SpringSource发布Spring Data Redis 1.0.0

- - InfoQ cn
近日, SpringSource 发布了用于将Redis轻松集成到Java应用中的开源 库的首个稳定版. Redis是个由VMWare/SpringSource资助的键值存储,为一些高性能网站如GitHub与StackOverflow等所用. Redis是新近涌现的NoSQL数据存储之一,它关注于简单性与性能(整个数据集放在内存中).

数据治理(Data Governance)

- - ITeye博客
数据治理是指从使用零散数据变为使用统一主数据、从具有很少或没有组织和流程治理到企业范围内的综合数据治理、从尝试处理主数据混乱状况到主数据井井有条的一个过程. 数据治理其实是一种体系,是一个关注于信息系统执行层面的体系,这一体系的目的是整合IT与业务部门的知识和意见,通过一个类似于监督委员会或项目小组的虚拟组织对企业的信息化建设进行全方位的监管,这一组织的基础是企业高层的授权和业务部门与IT部门的建设性合作.

spring data jpa简单实例

- - 编程语言 - ITeye博客
我们都知道Spring是一个非常优秀的JavaEE整合框架,它尽可能的减少我们开发的工作量和难度.   在持久层的业务逻辑方面,Spring开源组织又给我们带来了同样优秀的Spring Data JPA.   通常我们写持久层,都是先写一个接口,再写接口对应的实现类,在实现类中进行持久层的业务逻辑处理.

Data Guard - Snapshot Standby Database配置

- - 数据库 - ITeye博客
一般情况下,物理standby数据库处于mount状态接收和应用主库的REDO日志,物理standby数据库不能对外提供访问. 如果需要只读访问,那么可以临时以read-only的方式open物理备库,或者配置ACTIVE DATA GUARD,那么物理standby数据库可以进行只读(read-only)访问(比如报表业务查询),但是物理standby数据库不能进行读写操作(read-write).
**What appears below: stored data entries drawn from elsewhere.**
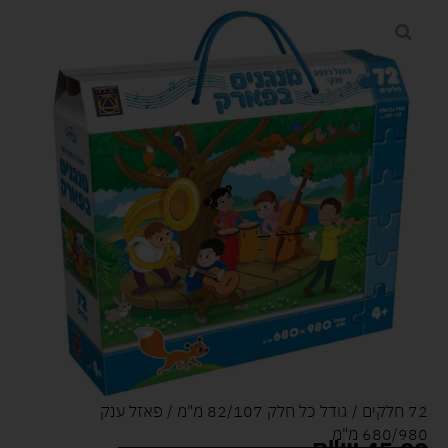
72 חלקים / גודל כל חלק 82/107 מ"מ / פאזל ענק
680/980 מ"מ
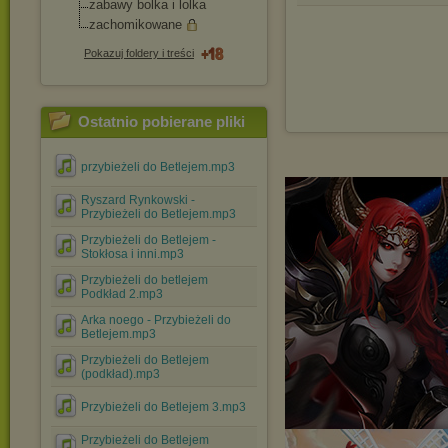
zabawy bolka i lolka
zachomikowane
Pokazuj foldery i treści
Ostatnio pobierane pliki
przybieżeli do Betlejem.mp3
Ryszard Rynkowski -
Przybieżeli do Betlejem.mp3
Przybieżeli do Betlejem -
Stokłosa i inni.mp3
Przybieżeli do betlejem
Podkład 2.mp3
Arka noego - Przybieżeli do
Betlejem.mp3
Przybieżeli do Betlejem
(podkład).mp3
Przybieżeli do Betlejem 3.mp3
Przybieżeli do Betlejem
了解 Spring Data JPA - hungerW

- - 博客园_首页
自 JPA 伴随 Java EE 5 发布以来,受到了各大厂商及开源社区的追捧,各种商用的和开源的 JPA 框架如雨后春笋般出现,为开发者提供了丰富的选择. 它一改之前 EJB 2.x 中实体 Bean 笨重且难以使用的形象,充分吸收了在开源社区已经相对成熟的 ORM 思想. 另外,它并不依赖于 EJB 容器,可以作为一个独立的持久层技术而存在.